Не горюй! Что было, то было. Человек не может жить без приключений. Спокойствие — однообразие, однообразие — скука, скука — сон, а сон — все разно что смерть. Не горюй! Ни о чем не жалей. Ананке, — как говорят ромеи. То есть, рок. У меня, например, было столько утрат, что если б я горько жалел о каждой, то уже давно бы подох. Ни сил, ни жизни не хватит обо всем жалеть.
…А петь мы будем, друг. Пить и петь. — И, успевший между делом хлебнуть целебной ячменной водки, он запел:
Что ж, благоденствуйте пока, —
А мы победствуем…
Схватить удачу за бока
Вдруг сыщем средство?
— Ты же придворный лекарь, — почему не живешь во дворце? — полюбопытствовал Руслан.
— А зачем? Там шумно, тесно, а я не люблю дурацкого шума, суеты, пустой болтовни. И ты не суетись, не стучи, не греми, не кипятись и не дергайся, — возненавижу и отправлю назад, к Пинхасу.
Где уж тут шуметь и греметь, — Руслан был душевно рад, что после стольких бурных передряг угодил, наконец, в тихую заводь.
…Он сидел снаружи, у входа во двор, на глинобитном приступке, и все щупал и щупал с непривычки большую серьгу в левом ухе.
Сахр сказал ему ранним утром:
— Ходи, броди по городу, отдыхай, — не сидеть же день-деньской взаперти. Но если рус, чужеземец, вольно ходит по городу, люди обязательно скажут: «Чей?» Могут задеть, обидеть. Теперь ты — мой. На этой медной серьге, — мне сейчас принес ее чеканщик, — выбито имя мое. Будешь считаться моим человеком. Н-ну… э-э… м-м… рабом. Только считаться, слышишь? Не прими в обиду. Вденем в ухо серьгу, никто не посмеет тебя задеть. Я сейчас проколю тебе мочку. Не бойся, не будет больно, я лекарь.
Пройтись, что ли, по городу, посмотреть? Ведь он его толком и не видел, — был хворым, когда привезли… Найти бы в еврейскую общину, взглянуть, как живет Аарон. Что с ним сделали? Ведь он бил Пинхаса. Сахр сказал: «Э! Наложили эпитемию, сто пятьдесят, или триста, или пятьсот постов, и делу конец. Общине нет смысла подымать громкий шум, — привлекут внимание Хорезмшаха, он может, рассердившись, наложить такую эпитемию, что Пинхас останется без штанов»!
…Перед Русланом возник, откуда — неведомо, высокий худой человек в светлой просторной одежде.
— Ты — Рустам?
— Я.
— Мир тебе. Хозяин дома?
— Нету его.
— И слава богу. Я слышал, сын мой, о твоей горькой участи. Знаю, что жаждешь утешения. Не хочешь ли пройтись со мною, увидеть чистых, святых людей? Наша община — за городской стеною, в предместьях.
— А ты кто?
— Манихей.
Руслан вспомнил о Карасевых «обманихах», — наверно, это один из них. Почему не пройтись, не посмотреть? Сахр говорил: калитку можешь не запирать, никто не залезет, да и красть у нас нечего. Одно богатство — книги в сундуке, но они никому не нужны, никакой вор их не поймет.
— Пойдем.
На подходе к городским воротам Руслан увидел в крепостной толстой стене, изнутри, великое множество ниш с какими-то прямоугольными, на ножках, сосудами из алебастра или обожженной глины.
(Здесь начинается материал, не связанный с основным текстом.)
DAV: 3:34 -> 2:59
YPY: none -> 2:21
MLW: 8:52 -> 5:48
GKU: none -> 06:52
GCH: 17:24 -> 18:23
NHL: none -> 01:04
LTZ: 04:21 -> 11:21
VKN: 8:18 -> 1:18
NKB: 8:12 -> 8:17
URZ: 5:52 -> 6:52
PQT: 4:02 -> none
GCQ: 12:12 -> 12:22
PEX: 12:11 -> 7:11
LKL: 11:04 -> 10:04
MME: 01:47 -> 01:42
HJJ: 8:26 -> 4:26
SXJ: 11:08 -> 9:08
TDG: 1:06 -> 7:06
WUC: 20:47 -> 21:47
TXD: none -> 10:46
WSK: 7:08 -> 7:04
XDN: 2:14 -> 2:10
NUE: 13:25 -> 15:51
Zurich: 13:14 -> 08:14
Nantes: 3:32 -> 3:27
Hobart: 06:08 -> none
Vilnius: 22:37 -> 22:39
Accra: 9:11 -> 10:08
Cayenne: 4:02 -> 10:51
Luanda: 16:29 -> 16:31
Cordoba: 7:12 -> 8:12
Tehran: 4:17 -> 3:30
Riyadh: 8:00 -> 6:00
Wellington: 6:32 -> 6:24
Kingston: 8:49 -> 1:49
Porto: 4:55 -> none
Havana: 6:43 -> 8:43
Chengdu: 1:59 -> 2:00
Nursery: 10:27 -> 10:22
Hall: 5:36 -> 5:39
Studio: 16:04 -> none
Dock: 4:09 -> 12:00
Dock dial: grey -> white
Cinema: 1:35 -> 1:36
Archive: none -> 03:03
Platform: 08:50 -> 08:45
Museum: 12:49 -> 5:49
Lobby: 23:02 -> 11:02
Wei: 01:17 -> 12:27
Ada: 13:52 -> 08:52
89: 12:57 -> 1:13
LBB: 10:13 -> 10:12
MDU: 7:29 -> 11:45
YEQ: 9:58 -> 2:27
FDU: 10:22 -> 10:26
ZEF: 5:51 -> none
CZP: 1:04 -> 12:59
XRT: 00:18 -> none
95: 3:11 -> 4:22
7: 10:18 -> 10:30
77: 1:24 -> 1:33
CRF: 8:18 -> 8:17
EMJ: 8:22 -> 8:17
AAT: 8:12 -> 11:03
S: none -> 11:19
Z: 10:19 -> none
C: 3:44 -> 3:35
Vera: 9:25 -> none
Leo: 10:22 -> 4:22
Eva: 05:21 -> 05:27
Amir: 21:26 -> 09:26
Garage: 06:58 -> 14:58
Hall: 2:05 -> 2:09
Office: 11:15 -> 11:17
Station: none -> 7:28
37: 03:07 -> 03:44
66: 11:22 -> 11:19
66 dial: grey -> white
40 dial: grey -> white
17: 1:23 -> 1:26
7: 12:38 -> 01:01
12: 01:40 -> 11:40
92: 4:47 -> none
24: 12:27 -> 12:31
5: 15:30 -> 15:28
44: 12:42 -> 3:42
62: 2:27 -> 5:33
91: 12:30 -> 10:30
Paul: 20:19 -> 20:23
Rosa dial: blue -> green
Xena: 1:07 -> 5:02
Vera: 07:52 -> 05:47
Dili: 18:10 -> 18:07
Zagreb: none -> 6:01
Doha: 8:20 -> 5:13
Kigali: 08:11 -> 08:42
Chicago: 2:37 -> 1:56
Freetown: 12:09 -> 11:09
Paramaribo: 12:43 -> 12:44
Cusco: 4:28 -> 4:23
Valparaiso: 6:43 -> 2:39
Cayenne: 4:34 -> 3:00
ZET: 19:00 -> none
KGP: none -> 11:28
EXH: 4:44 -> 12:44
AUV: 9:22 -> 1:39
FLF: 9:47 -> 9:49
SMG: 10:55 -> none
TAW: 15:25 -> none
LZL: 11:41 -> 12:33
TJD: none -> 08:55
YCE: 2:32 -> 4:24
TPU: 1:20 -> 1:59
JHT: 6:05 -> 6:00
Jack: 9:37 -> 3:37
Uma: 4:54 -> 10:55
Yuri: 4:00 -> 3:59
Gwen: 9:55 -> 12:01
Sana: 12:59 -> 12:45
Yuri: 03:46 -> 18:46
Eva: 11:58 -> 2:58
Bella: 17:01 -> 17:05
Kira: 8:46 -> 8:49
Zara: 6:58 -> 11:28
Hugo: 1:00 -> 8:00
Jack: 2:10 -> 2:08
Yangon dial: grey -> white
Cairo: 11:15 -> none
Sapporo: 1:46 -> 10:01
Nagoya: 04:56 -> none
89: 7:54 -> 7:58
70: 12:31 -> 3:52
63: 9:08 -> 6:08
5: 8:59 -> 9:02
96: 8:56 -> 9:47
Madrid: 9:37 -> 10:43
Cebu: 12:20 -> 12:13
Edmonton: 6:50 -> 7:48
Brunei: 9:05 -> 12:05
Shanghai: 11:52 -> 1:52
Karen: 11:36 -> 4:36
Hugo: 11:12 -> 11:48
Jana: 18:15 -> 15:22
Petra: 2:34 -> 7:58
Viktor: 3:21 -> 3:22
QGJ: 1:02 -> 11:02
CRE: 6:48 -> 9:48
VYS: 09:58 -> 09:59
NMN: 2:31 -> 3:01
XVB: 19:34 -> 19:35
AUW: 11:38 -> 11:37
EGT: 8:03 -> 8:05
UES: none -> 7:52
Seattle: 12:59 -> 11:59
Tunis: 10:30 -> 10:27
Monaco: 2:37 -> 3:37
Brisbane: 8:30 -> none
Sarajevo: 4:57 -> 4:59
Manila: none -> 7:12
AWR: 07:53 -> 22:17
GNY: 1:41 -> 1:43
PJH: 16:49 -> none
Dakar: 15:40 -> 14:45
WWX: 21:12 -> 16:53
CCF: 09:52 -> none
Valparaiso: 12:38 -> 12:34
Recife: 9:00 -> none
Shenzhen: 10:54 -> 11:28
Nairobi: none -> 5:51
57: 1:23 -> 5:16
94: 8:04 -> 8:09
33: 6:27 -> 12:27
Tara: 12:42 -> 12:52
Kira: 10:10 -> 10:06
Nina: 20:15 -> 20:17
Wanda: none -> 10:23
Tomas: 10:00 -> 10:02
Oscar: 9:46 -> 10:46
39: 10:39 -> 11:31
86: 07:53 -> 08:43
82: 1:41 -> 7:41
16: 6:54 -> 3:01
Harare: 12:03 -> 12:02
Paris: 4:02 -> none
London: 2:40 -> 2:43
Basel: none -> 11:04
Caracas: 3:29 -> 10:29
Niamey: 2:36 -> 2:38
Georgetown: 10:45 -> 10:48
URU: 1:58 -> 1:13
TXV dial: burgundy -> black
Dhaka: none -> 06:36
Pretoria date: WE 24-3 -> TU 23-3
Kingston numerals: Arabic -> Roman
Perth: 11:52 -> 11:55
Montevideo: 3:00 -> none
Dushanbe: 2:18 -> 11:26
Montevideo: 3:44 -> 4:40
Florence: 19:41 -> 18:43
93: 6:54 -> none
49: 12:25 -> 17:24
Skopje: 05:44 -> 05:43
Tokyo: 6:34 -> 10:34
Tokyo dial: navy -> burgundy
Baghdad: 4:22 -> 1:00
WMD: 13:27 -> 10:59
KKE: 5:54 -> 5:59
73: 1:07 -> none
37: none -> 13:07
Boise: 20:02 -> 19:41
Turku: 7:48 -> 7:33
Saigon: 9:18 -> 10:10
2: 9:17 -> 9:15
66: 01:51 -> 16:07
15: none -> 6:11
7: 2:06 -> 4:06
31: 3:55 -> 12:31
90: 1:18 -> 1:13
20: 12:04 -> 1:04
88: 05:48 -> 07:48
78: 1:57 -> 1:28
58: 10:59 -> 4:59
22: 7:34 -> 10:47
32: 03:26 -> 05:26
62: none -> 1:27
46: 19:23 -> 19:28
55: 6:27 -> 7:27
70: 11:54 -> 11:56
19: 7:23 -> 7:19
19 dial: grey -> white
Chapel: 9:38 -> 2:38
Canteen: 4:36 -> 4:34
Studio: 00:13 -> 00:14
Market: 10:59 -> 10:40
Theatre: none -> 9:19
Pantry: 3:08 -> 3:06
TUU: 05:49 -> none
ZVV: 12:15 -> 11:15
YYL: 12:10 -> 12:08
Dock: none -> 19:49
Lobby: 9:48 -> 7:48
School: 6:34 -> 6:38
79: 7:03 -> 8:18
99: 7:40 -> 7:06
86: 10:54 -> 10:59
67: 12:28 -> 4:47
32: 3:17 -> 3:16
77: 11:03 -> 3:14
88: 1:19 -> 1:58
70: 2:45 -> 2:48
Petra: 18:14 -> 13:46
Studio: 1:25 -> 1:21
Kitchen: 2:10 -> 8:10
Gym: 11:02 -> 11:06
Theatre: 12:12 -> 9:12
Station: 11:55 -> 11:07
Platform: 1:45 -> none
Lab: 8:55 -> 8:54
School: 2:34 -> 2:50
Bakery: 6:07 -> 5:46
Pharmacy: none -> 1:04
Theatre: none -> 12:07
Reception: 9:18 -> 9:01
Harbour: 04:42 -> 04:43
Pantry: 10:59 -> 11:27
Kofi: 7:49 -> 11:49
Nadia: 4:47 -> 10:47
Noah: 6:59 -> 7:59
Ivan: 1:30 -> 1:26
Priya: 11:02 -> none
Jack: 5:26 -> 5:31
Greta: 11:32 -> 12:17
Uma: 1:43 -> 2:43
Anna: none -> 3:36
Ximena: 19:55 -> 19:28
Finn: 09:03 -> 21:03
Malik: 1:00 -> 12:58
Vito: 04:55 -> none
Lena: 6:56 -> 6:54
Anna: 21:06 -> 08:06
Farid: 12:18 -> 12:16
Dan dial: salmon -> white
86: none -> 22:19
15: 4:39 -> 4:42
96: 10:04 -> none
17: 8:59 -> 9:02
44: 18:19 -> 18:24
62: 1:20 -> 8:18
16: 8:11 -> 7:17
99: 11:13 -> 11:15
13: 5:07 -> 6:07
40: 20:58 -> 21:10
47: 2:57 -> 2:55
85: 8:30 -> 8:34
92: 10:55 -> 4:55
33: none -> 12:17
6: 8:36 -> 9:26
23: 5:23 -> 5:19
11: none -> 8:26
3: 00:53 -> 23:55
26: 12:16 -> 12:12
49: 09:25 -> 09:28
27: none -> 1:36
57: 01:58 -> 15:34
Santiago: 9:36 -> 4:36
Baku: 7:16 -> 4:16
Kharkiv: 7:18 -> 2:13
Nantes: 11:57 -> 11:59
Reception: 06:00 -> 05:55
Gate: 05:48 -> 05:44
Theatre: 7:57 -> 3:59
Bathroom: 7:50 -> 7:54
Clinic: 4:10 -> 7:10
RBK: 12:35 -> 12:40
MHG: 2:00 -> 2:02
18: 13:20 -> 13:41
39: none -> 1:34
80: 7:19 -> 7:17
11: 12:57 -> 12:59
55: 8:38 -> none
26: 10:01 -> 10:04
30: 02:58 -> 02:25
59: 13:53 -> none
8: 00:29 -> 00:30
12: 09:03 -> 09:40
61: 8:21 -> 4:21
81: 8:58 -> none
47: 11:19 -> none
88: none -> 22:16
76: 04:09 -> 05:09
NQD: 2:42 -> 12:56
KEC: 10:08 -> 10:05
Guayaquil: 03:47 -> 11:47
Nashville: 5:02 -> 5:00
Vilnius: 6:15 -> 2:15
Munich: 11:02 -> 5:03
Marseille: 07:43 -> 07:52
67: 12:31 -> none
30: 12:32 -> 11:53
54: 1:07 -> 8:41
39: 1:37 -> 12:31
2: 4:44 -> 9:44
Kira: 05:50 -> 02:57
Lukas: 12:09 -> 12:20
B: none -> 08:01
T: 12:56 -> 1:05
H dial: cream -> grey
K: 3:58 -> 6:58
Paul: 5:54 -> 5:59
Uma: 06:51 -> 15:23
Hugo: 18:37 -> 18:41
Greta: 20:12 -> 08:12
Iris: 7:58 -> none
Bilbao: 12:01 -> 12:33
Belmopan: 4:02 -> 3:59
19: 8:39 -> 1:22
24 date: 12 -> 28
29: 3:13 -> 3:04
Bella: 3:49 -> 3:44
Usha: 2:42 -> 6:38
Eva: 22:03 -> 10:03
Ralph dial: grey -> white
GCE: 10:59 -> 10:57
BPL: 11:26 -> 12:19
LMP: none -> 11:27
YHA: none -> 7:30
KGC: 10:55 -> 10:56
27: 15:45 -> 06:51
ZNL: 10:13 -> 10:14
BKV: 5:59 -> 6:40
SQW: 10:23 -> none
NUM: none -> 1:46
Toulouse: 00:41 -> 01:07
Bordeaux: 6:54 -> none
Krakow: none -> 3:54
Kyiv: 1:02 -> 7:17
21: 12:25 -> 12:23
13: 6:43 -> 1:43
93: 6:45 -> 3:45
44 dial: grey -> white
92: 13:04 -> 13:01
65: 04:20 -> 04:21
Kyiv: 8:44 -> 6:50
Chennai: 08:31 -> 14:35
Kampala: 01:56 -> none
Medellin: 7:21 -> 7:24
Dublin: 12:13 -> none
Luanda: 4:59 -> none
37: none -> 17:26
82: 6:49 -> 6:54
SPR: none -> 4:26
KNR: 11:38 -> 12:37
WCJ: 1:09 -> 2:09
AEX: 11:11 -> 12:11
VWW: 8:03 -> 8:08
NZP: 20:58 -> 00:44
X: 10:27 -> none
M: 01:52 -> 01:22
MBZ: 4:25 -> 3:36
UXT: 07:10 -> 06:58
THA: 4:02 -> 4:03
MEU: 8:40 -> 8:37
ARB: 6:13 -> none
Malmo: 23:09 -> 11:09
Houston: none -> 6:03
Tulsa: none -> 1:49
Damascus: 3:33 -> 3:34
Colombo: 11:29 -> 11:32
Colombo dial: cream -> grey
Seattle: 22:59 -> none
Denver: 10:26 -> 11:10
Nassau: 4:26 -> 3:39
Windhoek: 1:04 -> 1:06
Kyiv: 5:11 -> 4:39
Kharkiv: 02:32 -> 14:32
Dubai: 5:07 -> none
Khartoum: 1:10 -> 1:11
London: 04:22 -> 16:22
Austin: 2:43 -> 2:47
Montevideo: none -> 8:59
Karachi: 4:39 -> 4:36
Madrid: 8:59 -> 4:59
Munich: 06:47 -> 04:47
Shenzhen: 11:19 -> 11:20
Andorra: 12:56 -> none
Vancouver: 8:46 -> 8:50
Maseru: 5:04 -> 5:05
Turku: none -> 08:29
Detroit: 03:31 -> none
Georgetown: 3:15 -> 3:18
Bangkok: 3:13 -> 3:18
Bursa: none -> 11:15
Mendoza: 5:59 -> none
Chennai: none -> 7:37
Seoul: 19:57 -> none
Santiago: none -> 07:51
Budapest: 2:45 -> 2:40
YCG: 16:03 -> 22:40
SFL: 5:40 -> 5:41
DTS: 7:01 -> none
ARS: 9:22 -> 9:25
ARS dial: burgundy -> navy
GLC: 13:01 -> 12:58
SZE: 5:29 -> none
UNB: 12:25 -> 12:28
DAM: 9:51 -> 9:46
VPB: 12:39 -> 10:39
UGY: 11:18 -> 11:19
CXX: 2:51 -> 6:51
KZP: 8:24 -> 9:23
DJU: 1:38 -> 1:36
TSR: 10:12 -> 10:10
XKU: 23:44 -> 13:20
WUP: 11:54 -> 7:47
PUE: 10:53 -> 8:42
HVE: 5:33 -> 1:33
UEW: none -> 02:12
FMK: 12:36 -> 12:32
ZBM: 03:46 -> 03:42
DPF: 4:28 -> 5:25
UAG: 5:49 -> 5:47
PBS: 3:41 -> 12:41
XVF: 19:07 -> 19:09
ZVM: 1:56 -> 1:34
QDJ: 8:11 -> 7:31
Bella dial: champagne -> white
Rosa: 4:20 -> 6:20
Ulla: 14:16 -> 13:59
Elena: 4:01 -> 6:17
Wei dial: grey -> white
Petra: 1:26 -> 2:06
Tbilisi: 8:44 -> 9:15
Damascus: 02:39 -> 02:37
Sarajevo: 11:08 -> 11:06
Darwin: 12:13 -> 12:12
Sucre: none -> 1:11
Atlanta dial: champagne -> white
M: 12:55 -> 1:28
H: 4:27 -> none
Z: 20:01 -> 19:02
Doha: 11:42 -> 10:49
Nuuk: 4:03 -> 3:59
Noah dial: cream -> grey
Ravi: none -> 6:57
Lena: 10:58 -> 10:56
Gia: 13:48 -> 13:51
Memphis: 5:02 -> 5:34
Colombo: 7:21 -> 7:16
— Это что? — удивился русич. — Кладовая в стене?
Манией брезгливо сплюнул:
— Не кладовая — кладбище. В этих ящиках — оссуариях поганые маздеисты хранят кости умерших родичей.
— А-а…
Не торопясь, бредут по дороге между садами, полями к соседнему селению. Ноги до икр тонут в горячей пыли. Босой Руслан чуть ли не на каждом шагу, тихо вскрикивая, поджимает, как аист, то одну, то другую ногу. Будто идет по золе обжигающей, только что вынутой из очага.
Такую бы пыль раскаленную — там, у хазарских речек, где к ногам примерзала галька…
— По бережку иди, по траве, — советует манихей. — Только — на змею не наступи. Они любят лежать у воды. — И вздыхает: — Тебе опять не посчастливилось.
— Почему?
— В плохие руки попал. Твой новый хозяин — дурной человек, нечестивый. Ты с ним пропадешь.
— А какой он веры?
— Какой веры? Никакой! Он безбожник. Вернее, бог его — кувшин ячменной водки, а церковь — голая женщина. Тьфу! Мерзкий человек. Перейдешь в нашу веру — выкупим тебя из рабства, будешь жить в мире и добрых раздумьях, среди тихих, спокойных людей. Нет веры более истинной, чем наша.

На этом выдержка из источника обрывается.